CHRISTINE SCHULER DESCHRYVER:
To help Panzi Hospital, we are just begging for a roof, so we would
like, with V-Day and UNICEF, to make what we will call the City of Joy,
just for about for a hundred women to have a roof, where to stay while
waiting for these heavy surgeries. Or we do have, for example, very
young raped mother, their mothers, they're thirteen -- twelve years
old, thirteen years old, they lost all the family, so they don't even
know where to go. Instead of going, you know, on the road and be prostitutes
to survive, we would like just to -- we are just begging to have enough
funds to build our City of Joy. We will work, of course, closely with
the hospital of Panzi, because if you see a woman -- for example, also
these very old women, when they're safe enough, you know, to go back
home, and they just trying not to leave the hospital because they are
there, they feel secure, it's really breaking our hearts. So priority
now in 2008, we would like to have this house for the survivors.
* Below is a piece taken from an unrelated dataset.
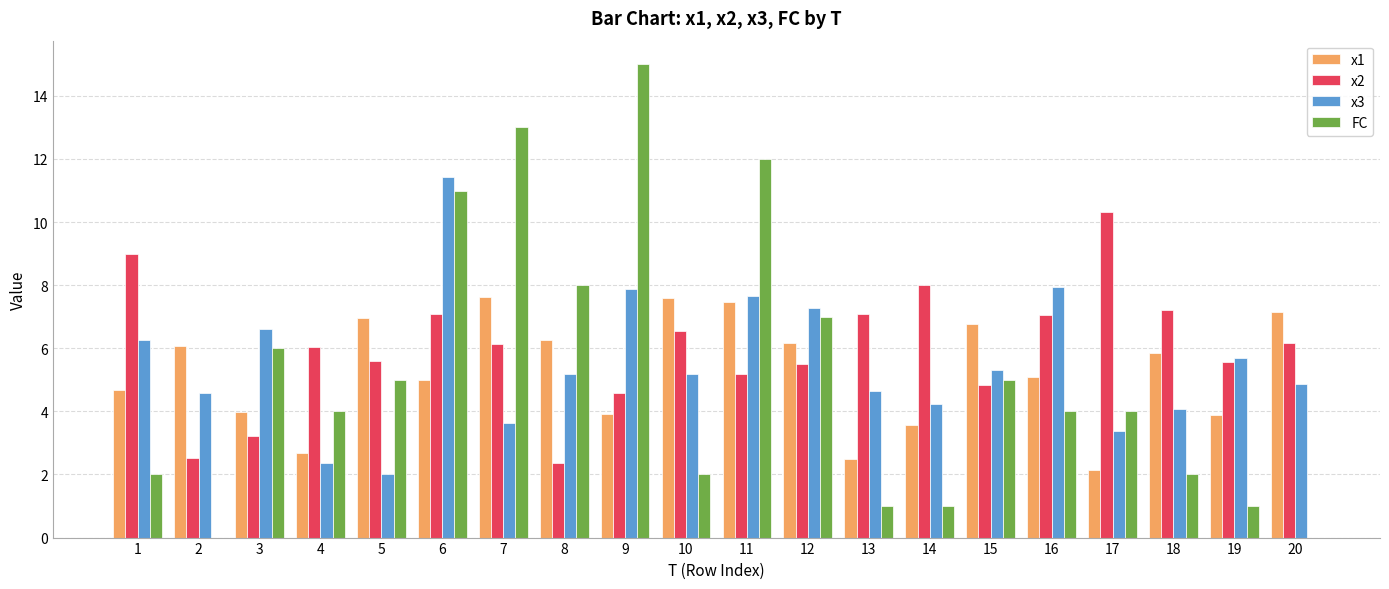

Is the value of x1 at 19 greater than the value of x3 at 20?

No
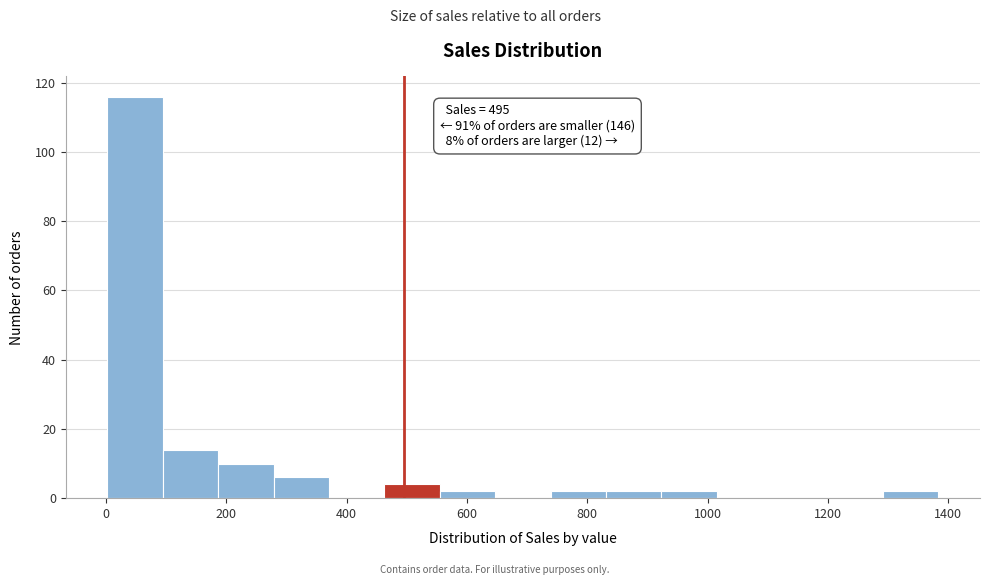

Over which range of the x-axis is the bar tallest?

0 to 100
AMY GOODMAN: Where can people
get more information online?
CHRISTINE SCHULER DESCHRYVER:
V-Day. V-Day.
AMY GOODMAN: Eve Ensler’s
international organization, V-Day.
CHRISTINE SCHULER DESCHRYVER:
Eve Ensler, yeah, of course, of course. She came to Bukavu some months
ago. She's an amazing woman, and she was so moved at what she heard
and what she saw. When she heard, she could not even imagine that today
we can talk about cannibalism, having women witness how -- you know,
how they ate their children, the food they were cooking, like, every
day for them was their own children, and some horror you cannot even
talk about. So she was moved, and I think she really wanted also to
move the entire world for them to try to change something in Congo.
AMY GOODMAN: Christine Schuler
Deschryver, Congolese human rights activist, she lives in Bukavu in
the eastern part of the Democratic Republic of Congo, where the violence
against women is the worst. I spoke to her when she came to New York.